Lesson 3 of 20 · Problem Solving
PuzzleadvancedProblem Solving — Evaluation
What You'll Learn
Key Concept: Evaluation
Think About This
Apply first-principles thinking to a common assumption about evaluation. Decompose it to fundamental truths, question every layer of convention, and reconstruct your understanding from the ground up. Does the conventional wisdom survive scrutiny?
Thinking Steps
Deconstruct
Break evaluation to first principles. What are the foundational truths? What's assumed vs. proven?
Survey the Landscape
What does evidence say? Where does expert consensus lie?
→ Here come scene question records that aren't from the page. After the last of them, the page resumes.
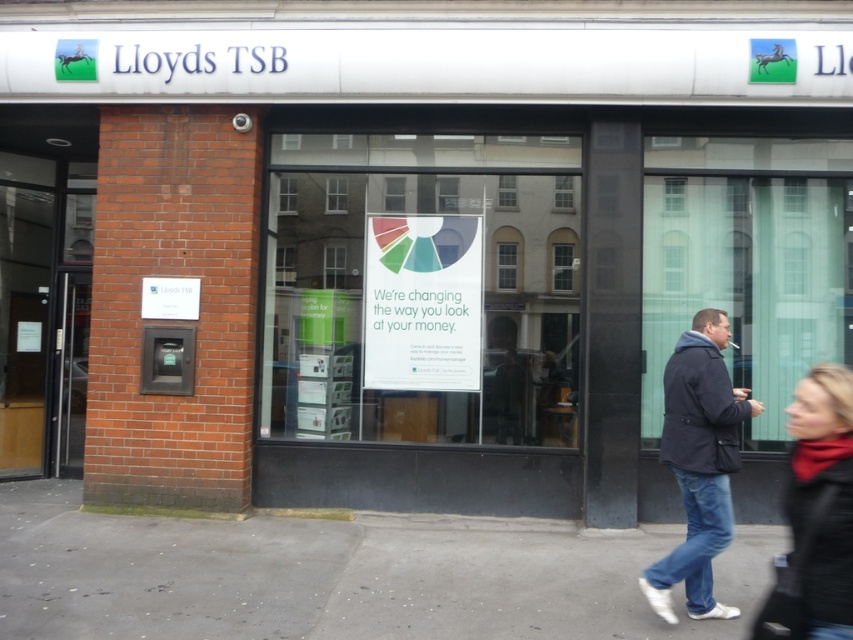
The image size is (853, 640). Describe the element at coordinates (341, 576) in the screenshot. I see `gray concrete pavement at lower center` at that location.

Identify the location of gray concrete pavement at lower center. (341, 576).

Can you confirm if dark blue jacket at right is positioned to the right of black leather jacket at lower right?

Indeed, dark blue jacket at right is positioned on the right side of black leather jacket at lower right.

Does dark blue jacket at right have a lesser width compared to black leather jacket at lower right?

No, dark blue jacket at right is not thinner than black leather jacket at lower right.

Measure the distance between dark blue jacket at right and camera.

dark blue jacket at right and camera are 4.88 meters apart from each other.

The image size is (853, 640). Find the location of `dark blue jacket at right`. dark blue jacket at right is located at coordinates (699, 464).

Does multicolored paper sign at center have a larger size compared to black leather jacket at lower right?

Incorrect, multicolored paper sign at center is not larger than black leather jacket at lower right.

Locate an element on the screen. The image size is (853, 640). multicolored paper sign at center is located at coordinates (422, 301).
Where do experts disagree, and why?
Steelman the Opposition
Construct the strongest possible argument AGAINST your initial position. What evidence supports it?
Multi-Framework Analysis
Apply multiple lenses: cost-benefit, systems thinking, ethical frameworks, game theory. What does each reveal?
Quantify Uncertainty
Express confidence as probability. Identify key uncertainties. What information would most shift your assessment?
Synthesize
Formulate your thesis with reasoning, evidence, limitations, and falsification criteria.
Trace Implications
What second and third-order effects follow? What predictions does your position make?
Audit Your Process
Which biases operated? Which frameworks did you use? What would a domain expert critique about your reasoning?
Key Points
Understand evaluation
Practice problem solving daily
Apply thinking skills to real-world situations
Key Vocabulary
Emergence
Complex behavior arising from simple rules — the whole being more than the sum of its parts
Feedback Loop
A system where outputs cycle back as inputs, either amplifying (positive) or stabilizing (negative) change
Paradigm Shift
A fundamental change in approach or underlying assumptions
Wicked Problem
A problem so complex that it has no single solution and every attempt to solve it changes the problem itself
Why This Matters in Real Life
Advanced problem solving is the cornerstone of academic research, policy analysis, strategic consulting, and intellectual leadership.
Talk About It
Discuss these questions with a friend, parent, or classmate.
- 1What are the philosophical assumptions underlying evaluation? Are those assumptions justified?
- 2How does this concept interact with other mental models and thinking frameworks you've learned?
- 3Under what conditions might this approach produce misleading or harmful conclusions?
- 4If you were writing a textbook chapter on this topic, what's the single most important insight you'd want readers to take away?
- 5How has your understanding of this topic changed from when you first encountered it?
Check Your Understanding
Question 1
1 of 3What is the main idea of evaluation?